Riprendi il racconto della visita al duomo e alla collina dell'apparizione, partendo subito dopo la sua ultima frase.

**Il racconto**:

┌──

Dopo la doccia, raggiunsi il
duomo.
Ai lati dello stesso c’erano 7 o
8 file di panchine, per permettere a tutti di ascoltare la messa con
l’altoparlante quando la chiesa era gremita; alle spalle un gazebo bianco
utilizzato durante il festival dei
giovani, che mi pare si tenga in
estate; e di fronte una passeggiata con ai lati le stazioni della via crucis,
una piazzetta con un crocifisso forse in bronzo, dal cui ginocchio destro, l’ho
visto anche io, fuoriesce continuamente del liquido leggermente oleoso,
incolore e insapore; e per finire il cimitero del paese circondato già dalla campagna.
Ma la mia attenzione era rivolta
invece alla collina dell’apparizione. Per cui, con una piantina scaricata da
Internet e seguendo alcuni cartelli stradali, cominciai a passeggiare seguendo
quasi subito un sentiero tracciato semplicemente dal passaggio di chissà quanti
piedi tra le case basse e i campi da tennis, tra qualche bancarella
artigianale.
La collina dell’apparizione ora
era di fronte a me: del tutto identica alle altre, sembrava un accumulo di
pietra appuntita e grigia con pochi cespugli legnosi. E già si intravedeva il
punto preciso della visione, a causa di una statua di marmo di Carrara, posta
da una famiglia buddhista in seguito a una guarigione inspiegabile, e
nonostante il divieto della curia e della stessa Madonna, secondo la quale
quella collina deve restare così com’è, perché quando Lei deciderà di non
tornare più, ha promesso nel 3° dei 10 segreti ( e ancora tali! ) di lasciare
un segno indelebile e a tutti visibile, soprattutto a chi non ha creduto a
queste apparizioni.

└──

**Le voci**:
┌──

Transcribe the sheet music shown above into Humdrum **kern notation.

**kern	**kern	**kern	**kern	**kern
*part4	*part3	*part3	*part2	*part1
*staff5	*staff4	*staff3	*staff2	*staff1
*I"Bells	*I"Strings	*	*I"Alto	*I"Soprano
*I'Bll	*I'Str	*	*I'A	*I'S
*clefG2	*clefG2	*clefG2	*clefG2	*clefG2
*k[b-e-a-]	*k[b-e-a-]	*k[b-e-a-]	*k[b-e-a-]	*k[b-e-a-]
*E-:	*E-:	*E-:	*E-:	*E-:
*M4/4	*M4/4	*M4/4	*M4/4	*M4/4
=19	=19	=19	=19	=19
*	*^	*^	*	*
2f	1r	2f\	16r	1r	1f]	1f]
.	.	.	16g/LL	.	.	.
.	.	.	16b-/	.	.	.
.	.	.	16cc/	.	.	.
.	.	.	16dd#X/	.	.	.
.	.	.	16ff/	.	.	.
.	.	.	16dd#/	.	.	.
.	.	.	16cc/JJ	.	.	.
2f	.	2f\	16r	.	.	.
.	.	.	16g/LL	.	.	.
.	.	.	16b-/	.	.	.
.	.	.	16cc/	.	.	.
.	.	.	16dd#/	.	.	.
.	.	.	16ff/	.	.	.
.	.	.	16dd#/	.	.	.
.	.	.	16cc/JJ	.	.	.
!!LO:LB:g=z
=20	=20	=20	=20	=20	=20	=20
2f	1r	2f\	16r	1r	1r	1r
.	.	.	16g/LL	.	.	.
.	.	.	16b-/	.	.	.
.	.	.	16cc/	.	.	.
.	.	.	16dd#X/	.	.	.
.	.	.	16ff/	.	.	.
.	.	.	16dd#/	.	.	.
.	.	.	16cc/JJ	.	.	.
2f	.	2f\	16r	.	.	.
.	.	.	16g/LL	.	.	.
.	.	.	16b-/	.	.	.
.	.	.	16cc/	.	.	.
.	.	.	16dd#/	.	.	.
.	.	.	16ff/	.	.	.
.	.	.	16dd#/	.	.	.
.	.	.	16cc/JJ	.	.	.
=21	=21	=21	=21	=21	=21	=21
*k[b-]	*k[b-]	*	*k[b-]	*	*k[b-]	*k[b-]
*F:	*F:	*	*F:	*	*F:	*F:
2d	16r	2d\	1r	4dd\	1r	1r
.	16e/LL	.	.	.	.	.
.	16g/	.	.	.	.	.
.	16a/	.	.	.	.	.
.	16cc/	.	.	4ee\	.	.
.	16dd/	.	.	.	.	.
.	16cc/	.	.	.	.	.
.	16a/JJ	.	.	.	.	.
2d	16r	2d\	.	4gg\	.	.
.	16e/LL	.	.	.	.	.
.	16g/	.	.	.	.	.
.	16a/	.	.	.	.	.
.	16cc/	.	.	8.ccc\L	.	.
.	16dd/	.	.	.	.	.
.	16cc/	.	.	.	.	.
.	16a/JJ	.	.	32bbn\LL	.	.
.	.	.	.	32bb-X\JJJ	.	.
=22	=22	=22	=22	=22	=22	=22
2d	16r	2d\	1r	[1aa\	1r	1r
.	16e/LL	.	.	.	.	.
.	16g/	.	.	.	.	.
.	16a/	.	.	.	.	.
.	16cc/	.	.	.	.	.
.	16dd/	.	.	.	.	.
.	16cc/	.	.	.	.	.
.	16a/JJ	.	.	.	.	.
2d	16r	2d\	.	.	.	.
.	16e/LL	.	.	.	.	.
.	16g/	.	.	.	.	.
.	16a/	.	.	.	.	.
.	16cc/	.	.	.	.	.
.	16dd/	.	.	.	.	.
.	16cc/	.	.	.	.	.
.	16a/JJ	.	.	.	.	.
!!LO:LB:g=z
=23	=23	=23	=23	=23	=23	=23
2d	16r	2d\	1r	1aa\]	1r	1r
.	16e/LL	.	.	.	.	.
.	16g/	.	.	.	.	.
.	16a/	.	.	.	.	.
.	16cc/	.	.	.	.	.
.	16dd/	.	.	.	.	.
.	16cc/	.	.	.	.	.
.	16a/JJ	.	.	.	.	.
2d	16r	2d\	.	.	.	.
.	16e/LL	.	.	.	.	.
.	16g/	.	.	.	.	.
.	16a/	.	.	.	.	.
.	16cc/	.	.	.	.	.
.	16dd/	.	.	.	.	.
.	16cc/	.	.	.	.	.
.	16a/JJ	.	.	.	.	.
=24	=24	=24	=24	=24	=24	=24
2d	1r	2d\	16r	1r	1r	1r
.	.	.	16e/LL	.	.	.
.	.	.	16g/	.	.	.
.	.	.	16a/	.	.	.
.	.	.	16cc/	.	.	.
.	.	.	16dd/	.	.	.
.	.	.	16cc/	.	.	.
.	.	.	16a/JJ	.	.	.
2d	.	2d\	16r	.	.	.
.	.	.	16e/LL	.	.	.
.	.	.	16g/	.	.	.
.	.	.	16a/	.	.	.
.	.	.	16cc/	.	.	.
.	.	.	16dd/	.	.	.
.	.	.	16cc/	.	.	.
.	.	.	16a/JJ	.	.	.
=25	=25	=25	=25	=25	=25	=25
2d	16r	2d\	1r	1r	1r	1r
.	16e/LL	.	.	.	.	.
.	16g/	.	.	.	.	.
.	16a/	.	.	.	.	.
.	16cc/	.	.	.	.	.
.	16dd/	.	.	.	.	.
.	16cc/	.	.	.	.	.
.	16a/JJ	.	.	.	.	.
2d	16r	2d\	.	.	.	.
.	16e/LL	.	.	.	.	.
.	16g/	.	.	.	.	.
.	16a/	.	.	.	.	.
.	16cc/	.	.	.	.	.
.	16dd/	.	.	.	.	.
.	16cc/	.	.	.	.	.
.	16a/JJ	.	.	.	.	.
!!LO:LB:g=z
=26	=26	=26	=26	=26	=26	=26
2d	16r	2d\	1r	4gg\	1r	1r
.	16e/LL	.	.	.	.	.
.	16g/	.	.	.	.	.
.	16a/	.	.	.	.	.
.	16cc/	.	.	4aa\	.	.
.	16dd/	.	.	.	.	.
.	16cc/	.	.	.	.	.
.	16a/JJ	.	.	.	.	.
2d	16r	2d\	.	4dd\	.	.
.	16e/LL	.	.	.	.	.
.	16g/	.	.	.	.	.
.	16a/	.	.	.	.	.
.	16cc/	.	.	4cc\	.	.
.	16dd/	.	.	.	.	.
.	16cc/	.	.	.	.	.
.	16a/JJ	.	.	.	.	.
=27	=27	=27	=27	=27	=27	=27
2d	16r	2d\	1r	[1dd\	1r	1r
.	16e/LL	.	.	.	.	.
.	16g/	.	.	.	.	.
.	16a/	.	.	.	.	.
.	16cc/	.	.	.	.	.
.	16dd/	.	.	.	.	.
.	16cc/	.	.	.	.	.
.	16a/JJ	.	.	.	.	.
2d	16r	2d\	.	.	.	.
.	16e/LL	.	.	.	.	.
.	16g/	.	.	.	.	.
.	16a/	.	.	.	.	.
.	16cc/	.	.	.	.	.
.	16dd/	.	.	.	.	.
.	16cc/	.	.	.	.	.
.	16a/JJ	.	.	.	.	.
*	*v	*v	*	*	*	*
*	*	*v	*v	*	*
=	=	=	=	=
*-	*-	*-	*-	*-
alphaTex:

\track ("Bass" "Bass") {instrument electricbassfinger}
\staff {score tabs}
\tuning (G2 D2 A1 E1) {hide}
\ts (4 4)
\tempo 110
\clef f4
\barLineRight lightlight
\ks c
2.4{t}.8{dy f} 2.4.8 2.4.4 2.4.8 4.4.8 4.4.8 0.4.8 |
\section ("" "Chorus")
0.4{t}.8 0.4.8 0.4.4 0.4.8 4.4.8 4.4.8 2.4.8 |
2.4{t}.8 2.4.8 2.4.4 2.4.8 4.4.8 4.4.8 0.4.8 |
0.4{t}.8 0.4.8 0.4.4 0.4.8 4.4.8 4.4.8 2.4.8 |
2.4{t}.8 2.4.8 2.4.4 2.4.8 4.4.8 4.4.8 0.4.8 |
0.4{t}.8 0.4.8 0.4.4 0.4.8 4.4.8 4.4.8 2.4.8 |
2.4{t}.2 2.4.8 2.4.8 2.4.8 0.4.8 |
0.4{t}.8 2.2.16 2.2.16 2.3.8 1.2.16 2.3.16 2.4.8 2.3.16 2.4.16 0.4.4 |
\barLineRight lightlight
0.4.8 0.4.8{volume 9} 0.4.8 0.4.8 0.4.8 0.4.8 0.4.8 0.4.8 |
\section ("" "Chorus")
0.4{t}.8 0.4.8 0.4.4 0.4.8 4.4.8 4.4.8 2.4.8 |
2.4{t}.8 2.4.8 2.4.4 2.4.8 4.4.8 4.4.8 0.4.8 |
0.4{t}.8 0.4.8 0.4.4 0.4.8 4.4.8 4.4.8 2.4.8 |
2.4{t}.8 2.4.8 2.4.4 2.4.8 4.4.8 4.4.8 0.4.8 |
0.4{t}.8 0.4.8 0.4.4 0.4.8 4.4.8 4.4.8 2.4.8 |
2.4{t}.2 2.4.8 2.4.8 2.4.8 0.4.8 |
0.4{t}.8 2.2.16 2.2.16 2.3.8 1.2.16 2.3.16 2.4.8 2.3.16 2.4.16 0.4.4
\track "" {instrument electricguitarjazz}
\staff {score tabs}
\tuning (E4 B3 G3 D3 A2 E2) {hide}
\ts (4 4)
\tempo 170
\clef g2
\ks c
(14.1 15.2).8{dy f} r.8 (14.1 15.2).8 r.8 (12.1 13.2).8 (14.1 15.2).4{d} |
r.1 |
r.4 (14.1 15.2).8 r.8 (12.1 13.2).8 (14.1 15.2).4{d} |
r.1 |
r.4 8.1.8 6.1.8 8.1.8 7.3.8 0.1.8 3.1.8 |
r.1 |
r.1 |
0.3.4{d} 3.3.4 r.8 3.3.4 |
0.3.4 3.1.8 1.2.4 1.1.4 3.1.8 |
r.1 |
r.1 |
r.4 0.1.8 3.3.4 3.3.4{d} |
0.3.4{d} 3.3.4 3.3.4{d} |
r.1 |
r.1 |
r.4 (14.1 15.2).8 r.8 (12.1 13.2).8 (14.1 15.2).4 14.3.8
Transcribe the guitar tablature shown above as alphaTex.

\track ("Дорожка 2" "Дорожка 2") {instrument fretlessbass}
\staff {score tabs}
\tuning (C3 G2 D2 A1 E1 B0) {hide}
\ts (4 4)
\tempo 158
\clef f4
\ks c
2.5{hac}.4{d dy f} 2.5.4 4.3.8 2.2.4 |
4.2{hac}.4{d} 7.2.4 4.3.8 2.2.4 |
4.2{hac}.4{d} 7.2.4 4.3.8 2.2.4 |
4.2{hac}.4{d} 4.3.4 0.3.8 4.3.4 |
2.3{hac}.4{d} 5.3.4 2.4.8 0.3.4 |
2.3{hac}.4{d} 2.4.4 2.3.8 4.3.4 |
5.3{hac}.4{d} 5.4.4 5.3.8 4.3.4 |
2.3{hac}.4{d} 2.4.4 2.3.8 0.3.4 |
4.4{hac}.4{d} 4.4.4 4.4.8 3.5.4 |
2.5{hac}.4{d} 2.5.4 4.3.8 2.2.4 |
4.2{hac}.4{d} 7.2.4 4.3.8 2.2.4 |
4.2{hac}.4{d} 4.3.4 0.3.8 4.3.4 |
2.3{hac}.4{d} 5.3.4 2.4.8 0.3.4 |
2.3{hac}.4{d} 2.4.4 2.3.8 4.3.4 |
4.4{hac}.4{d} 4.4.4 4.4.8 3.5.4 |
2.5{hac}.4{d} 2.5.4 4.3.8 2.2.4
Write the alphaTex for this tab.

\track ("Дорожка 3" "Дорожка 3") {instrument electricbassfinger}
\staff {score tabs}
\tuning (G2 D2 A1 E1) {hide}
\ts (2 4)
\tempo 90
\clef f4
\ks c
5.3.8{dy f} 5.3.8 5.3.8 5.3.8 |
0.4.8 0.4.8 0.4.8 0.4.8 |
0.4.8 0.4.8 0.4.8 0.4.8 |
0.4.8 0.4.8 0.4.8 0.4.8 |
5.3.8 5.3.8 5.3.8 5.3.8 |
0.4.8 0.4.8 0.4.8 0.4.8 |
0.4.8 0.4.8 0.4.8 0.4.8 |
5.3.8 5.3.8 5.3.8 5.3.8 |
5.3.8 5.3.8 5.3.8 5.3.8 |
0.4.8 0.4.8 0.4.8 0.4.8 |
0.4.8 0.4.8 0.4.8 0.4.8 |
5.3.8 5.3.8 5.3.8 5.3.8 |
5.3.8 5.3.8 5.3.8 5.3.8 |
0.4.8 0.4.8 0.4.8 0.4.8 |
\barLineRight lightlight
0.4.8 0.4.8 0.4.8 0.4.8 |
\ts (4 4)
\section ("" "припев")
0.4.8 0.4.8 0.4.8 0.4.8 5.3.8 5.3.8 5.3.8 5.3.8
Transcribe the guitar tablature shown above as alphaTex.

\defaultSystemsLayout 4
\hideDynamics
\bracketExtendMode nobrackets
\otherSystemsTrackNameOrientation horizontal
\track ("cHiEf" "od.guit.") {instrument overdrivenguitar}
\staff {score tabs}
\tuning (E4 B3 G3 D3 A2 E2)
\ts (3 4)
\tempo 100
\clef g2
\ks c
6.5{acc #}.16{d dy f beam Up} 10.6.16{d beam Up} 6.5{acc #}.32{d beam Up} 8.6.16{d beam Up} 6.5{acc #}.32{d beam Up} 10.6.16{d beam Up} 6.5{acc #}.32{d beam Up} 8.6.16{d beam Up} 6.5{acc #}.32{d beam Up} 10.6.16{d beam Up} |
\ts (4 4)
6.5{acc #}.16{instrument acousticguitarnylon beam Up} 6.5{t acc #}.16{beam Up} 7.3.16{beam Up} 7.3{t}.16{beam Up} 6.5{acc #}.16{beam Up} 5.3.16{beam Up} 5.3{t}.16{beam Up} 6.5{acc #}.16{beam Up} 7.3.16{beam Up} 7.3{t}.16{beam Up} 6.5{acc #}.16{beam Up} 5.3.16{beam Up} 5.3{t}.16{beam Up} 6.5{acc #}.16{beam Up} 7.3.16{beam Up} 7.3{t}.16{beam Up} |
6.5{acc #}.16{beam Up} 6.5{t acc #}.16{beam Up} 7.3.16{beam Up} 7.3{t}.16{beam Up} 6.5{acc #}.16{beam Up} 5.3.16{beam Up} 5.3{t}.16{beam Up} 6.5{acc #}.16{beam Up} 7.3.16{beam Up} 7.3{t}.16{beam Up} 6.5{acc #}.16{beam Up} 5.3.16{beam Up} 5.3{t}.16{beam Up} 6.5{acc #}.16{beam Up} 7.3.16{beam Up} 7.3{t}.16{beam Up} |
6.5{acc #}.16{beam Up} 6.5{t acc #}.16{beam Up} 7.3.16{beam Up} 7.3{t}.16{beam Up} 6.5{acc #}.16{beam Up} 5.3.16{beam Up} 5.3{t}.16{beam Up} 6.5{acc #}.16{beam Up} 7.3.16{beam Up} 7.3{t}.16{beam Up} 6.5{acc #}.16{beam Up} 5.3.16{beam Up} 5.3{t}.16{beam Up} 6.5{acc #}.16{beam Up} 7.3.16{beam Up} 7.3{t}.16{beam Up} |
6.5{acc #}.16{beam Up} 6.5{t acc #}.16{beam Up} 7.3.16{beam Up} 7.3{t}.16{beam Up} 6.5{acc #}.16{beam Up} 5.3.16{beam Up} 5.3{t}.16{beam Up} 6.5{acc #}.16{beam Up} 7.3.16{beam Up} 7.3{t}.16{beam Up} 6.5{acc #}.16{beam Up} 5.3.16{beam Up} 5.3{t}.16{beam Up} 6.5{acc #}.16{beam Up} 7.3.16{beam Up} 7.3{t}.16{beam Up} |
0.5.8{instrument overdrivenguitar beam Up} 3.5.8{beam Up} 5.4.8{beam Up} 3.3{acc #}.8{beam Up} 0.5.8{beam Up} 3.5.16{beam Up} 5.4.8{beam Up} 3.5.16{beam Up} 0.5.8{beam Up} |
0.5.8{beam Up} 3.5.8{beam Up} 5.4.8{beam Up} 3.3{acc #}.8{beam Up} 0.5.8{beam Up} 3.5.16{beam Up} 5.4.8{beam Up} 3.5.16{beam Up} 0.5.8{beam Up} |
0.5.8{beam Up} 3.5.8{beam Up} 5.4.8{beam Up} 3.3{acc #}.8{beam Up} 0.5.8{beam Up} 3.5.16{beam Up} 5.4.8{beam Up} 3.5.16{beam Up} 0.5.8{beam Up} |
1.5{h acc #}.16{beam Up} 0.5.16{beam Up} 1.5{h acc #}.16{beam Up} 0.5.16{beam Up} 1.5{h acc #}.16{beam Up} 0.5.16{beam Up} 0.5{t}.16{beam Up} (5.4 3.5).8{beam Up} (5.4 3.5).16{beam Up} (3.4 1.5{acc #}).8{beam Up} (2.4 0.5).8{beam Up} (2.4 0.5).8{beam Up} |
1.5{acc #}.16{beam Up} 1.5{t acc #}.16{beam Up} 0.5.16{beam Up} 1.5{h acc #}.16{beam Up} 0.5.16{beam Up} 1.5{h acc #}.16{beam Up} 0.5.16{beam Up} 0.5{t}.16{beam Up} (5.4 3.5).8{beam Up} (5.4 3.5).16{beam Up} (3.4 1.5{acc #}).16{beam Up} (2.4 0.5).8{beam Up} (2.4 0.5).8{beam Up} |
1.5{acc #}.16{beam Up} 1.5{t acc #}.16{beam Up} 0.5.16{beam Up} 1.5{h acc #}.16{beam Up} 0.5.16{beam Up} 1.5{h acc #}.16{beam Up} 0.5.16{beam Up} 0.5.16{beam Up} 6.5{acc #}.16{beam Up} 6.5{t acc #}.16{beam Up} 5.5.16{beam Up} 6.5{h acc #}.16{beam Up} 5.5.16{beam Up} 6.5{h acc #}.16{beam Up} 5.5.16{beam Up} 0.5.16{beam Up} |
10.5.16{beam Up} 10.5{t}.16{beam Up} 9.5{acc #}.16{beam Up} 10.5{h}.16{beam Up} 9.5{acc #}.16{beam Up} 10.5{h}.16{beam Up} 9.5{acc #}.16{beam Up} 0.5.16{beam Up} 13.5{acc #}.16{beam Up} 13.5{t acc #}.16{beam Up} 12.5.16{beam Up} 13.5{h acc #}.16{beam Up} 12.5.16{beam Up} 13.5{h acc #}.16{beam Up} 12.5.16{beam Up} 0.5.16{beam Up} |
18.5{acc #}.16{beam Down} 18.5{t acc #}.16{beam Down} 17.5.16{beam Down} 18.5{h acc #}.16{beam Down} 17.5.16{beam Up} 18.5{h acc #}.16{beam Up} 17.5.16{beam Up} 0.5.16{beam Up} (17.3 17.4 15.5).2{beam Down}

└──

**Risposta attesa**:
Di fronte a me c’era una fila di
pellegrini, ma non tantissimi, forse per via del tempo instabile (parecchie nuvole stavano
cominciando ad ammassarsi, anche se il sole era ancora ben visibile ), o perché
erano i giorni successivi alla Pasqua e la folla c’era già stata.
Ad un certo punto vidi che molte
persone, anche quelle che avevano raggiunto la collina, indicavano il cielo e
più precisamente il disco solare.
Io mi volsi, e tranne che notare
un cielo straordinariamente luminoso e dei dardi di luce, come lampi, apparire
tra i cumuli (ma poteva trattarsi benissimo di riflessi causati
dall’esposizione prolungata degli occhi alla luce solare), proprio non vidi
nulla di anormale. Perciò, mi avvicinai ad una donna che sentivo parlare in
italiano e le chiesi che cosa stesse succedendo.
Lei mi rispose: - Sto vedendo nel
disco solare un altro sole più scuro che gira velocemente intorno a se stesso;
da questo escono dei raggi di vari colori: dorati, rossi e azzurri. – e mi
indicò nuovamente il sole, che mi riapparve assolutamente normale.
Così continuai a camminare,
fissando la statua di marmo farsi sempre più grande e ogni tanto il cielo per
vedere se anche a me fosse concessa la visione
del sole.
Quando mi trovai alle pendici
della collina (e dopo aver superato alcune case più vecchie del centro e i
soliti negozi di cianfrusaglie sacre), mi aggregai a un gruppo di anziani per
ascoltare il discorso della guida, che subito capii era del posto.
Si trattava di una ex compagna di
classe di una dei 6 veggenti che vedono tutt’ora la Madonna; più precisamente
questa donna conosceva Vicha, la più grande di età del gruppo: al tempo della
prima apparizione, Vicha aveva 17 anni.
Man mano che salivamo, pregando a
ogni stazione (e la guida leggeva sempre alla fine un messaggio della Madonna,
che invitava alla pace e alla preghiera soprattutto), nel frattempo ci spiegava
alcune cose.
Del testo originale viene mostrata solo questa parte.